何が起きたか

Googleのスンダー・ピチャイCEOがXへの投稿で、Geminiの月間ユーザーが10億人に到達したと表明しました。Googleにとって10億人規模に届いた製品はこれで14個目で、同社は「史上最速で成長した製品」と位置づけています。

数字の推移は急です。Geminiは2月時点で月間7億5000万人、7月下旬の決算説明では9億5000万人、そして広報のAlex Joseph氏によれば先週10億人に達しました。一方のOpenAIは8月6日、AIの使われ方を扱ったブログ記事の中で「10億人を超える人々がChatGPTを仕事に使っている」と記すかたちで、10億人到達をほぼ静かに公表しています。外部データでは6月時点で既に超えていたとの見方もありました。

「同じ10億人」ではない

注意すべきは、両社の数字が同じ物差しではないことです。OpenAI広報のLindsay McCallum氏は、月間10億人はかなり前に超えており、7月には週間で10億人に達したと説明しつつ、月間ユーザー数の開示は拒みました。週間と月間を単純比較する手段はなく、素直に読めば「規模はChatGPTが上、伸びはGeminiが速い」となります。

ただしOpenAI側には陰りも見えます。同社は2月時点で週間9億人を公表しており、そこから週間10億人まで5か月かかった計算です。「史上最速で成長したソフトウェア」と語られてきた製品としては、明確な減速です。

数字の正体はディストリビューション

Geminiの10億人は、他のGoogle製品に組み込まれたGemini機能を含まず、Geminiアプリ単体の数字とみられます。ただしAndroid端末にプリインストールされた分は含まれている模様です。Gemini責任者のJosh Woodward氏はiOSの利用者が1億人超だと投稿しており、逆算すればユーザーの大半はAndroid側にいることになります。

つまりGeminiの伸びは、モデルの優劣だけでなく端末という配布網の産物です。The Vergeが指摘するように、OpenAIが自社ハードウェアに関心を示す理由もここにあります。アプリストアの外側、OSの初期状態を押さえた側が有利になる構図が、数字として可視化されたわけです。

勝負の場所が移る

今年に入り競争は明確に接近しました。AnthropicのClaude Codeが現象化してOpenAIはCodexで追う展開になり、Googleは自社製品群にGeminiを織り込みました。Anthropicは利用者数を開示しておらず、推計では数千万人規模とされますが、成長は速いとみられます。モデルの優位は各社の間で入れ替わり続け、いまや中国発のモデルも含めた競走です。ChatGPTは長らくAIチャットの代名詞であり、依然として最も知られた存在ですが、圧倒的なリードは事実上消えました。

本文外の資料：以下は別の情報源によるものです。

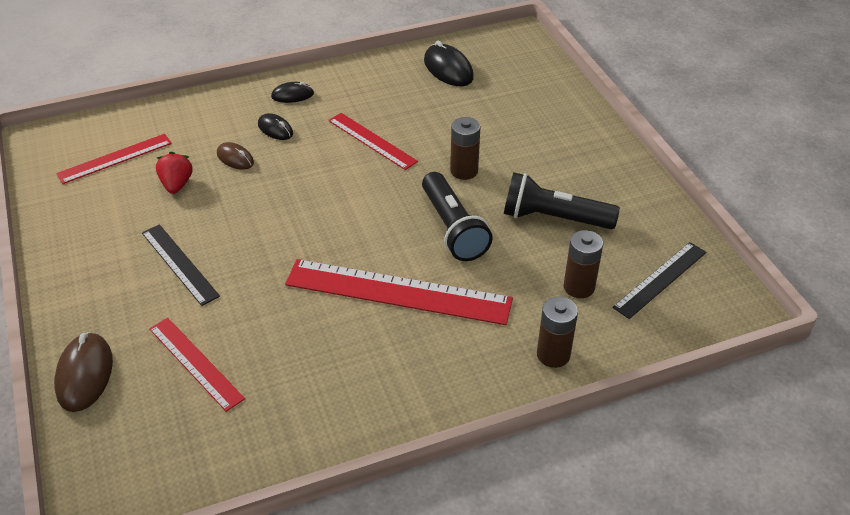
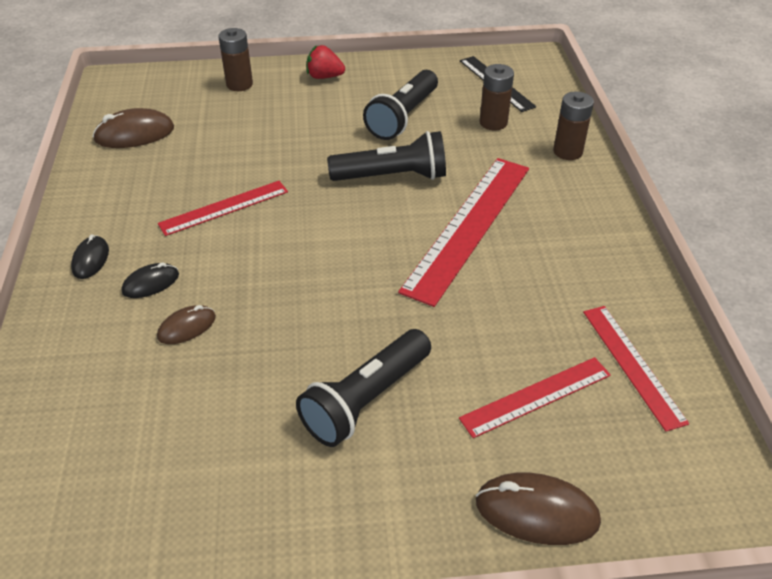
camera: 75 degrees left, 0 degrees up
(115, 158) = (106, 463): red ruler -> red ruler (632, 365)
(176, 184) = (208, 392): red strawberry -> red strawberry (324, 77)
(180, 264) = (366, 399): black ruler -> black flashlight
(448, 69) = (134, 134): black mouse -> brown mouse
(464, 171) = (310, 154): brown battery -> brown battery (239, 84)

10億人という到達点が横並びになった以上、次の争点は「ユーザーに何をさせるか」と「どう収益化するか」に移ります。

💼 事業会社視点:これは自社にどう効くか

日本企業にとって効くのは、この数字がモデル性能ではなく配布網の話である点です。Geminiの利用者の大半がAndroid経由と推定される事実は、「良いAIを作った側」ではなく「顧客の初期画面を押さえた側」が勝つことを示しています。自社プロダクトにAIを載せるSaaS・ECの事業責任者は、AI機能そのものを差別化要因と考えるのをやめ、既存の顧客接点と業務データにどう埋め込むかへ設計を移すべきです。

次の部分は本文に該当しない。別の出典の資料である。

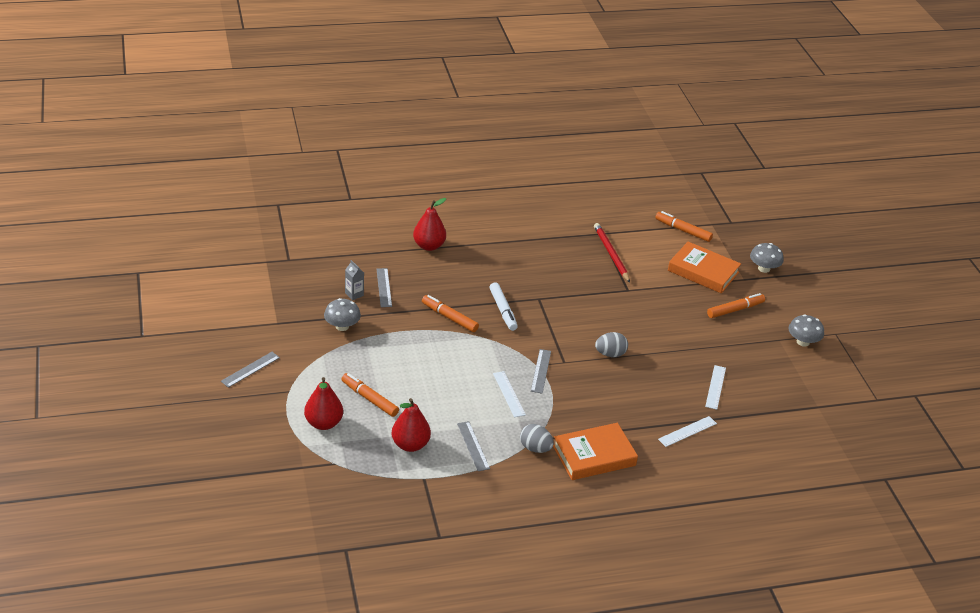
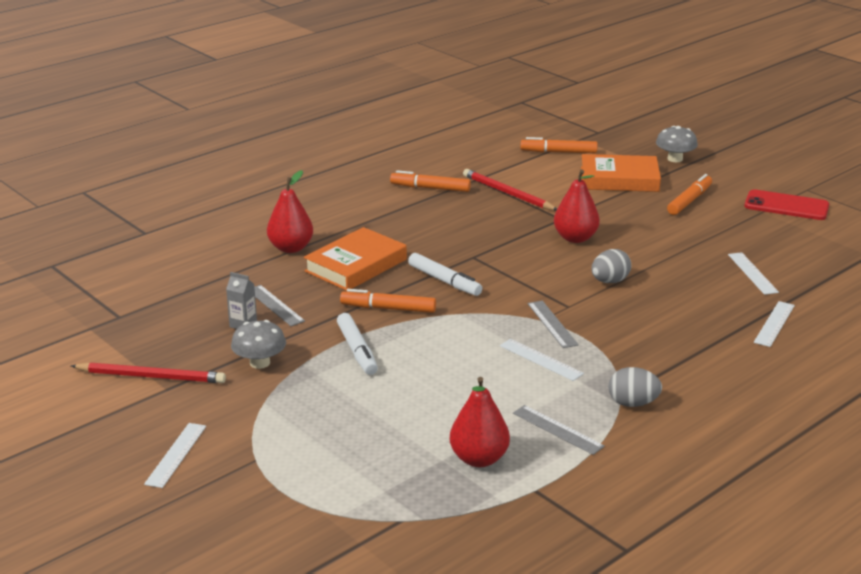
camera: 25 degrees left, 10 degrees down
(250, 369) = (176, 454): grey ruler -> white ruler
(275, 311) = (151, 376): none -> red pencil
(323, 423) = (339, 479): red pear -> red pear (575, 238)
(369, 399) = (374, 428): orange marker -> orange marker (430, 188)
(405, 341) = (357, 350): none -> white marker
(594, 456) = (706, 385): orange book -> orange book (356, 265)
(803, 342) = (786, 206): grey mushroom -> red phone

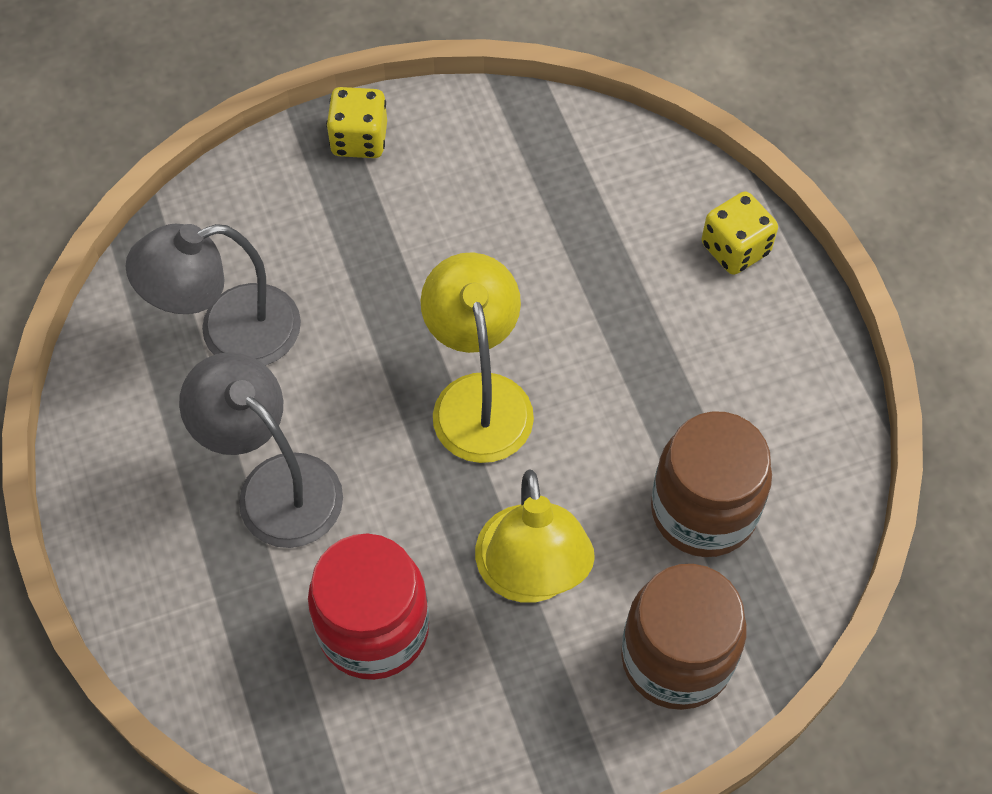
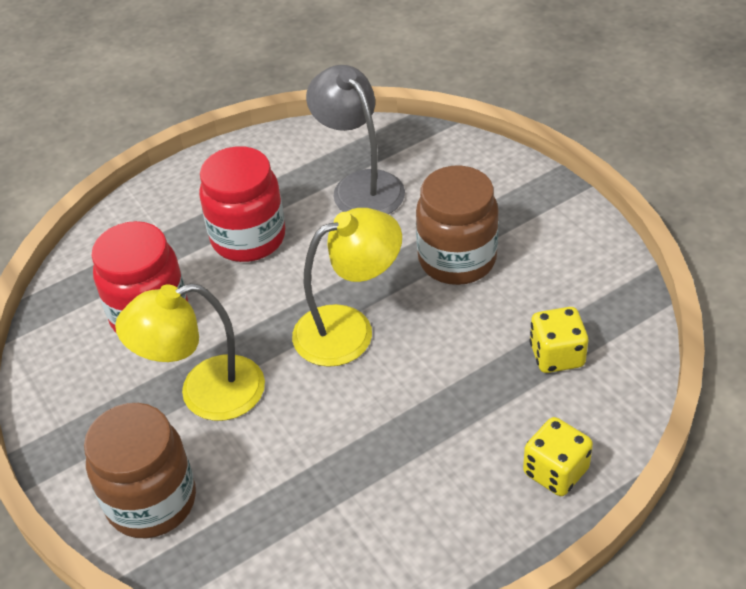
camera: 80 degrees right, 15 degrees down
(275, 485) = (248, 238): grey lamp -> red jar
(359, 139) = (553, 208): yellow dice -> yellow dice (556, 355)
(703, 511) = (285, 496): brown jar -> brown jar (457, 259)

調達面では、単一ベンダー前提の見直し時期です。ChatGPTの週間9億人から10億人まで5か月という減速と、Geminiの7億5000万→10億人という追い上げは、性能・価格の優位が短期で入れ替わることを意味します。API層を抽象化し、モデルを差し替え可能にしておく投資は、いま実利があります。

受託開発では、Claude CodeとCodexの応酬が示す通り、コーディング支援の水準が半年単位で変わります。工数見積りの前提を年次で固定せず、四半期で改定する運用に切り替えるのが現実的です。加えて、Anthropicが利用者数を開示せず推計で数千万人規模とされる点は、規模=実務価値ではないことの裏返しでもあります。ユーザー数の大きさで採用モデルを決めないことです。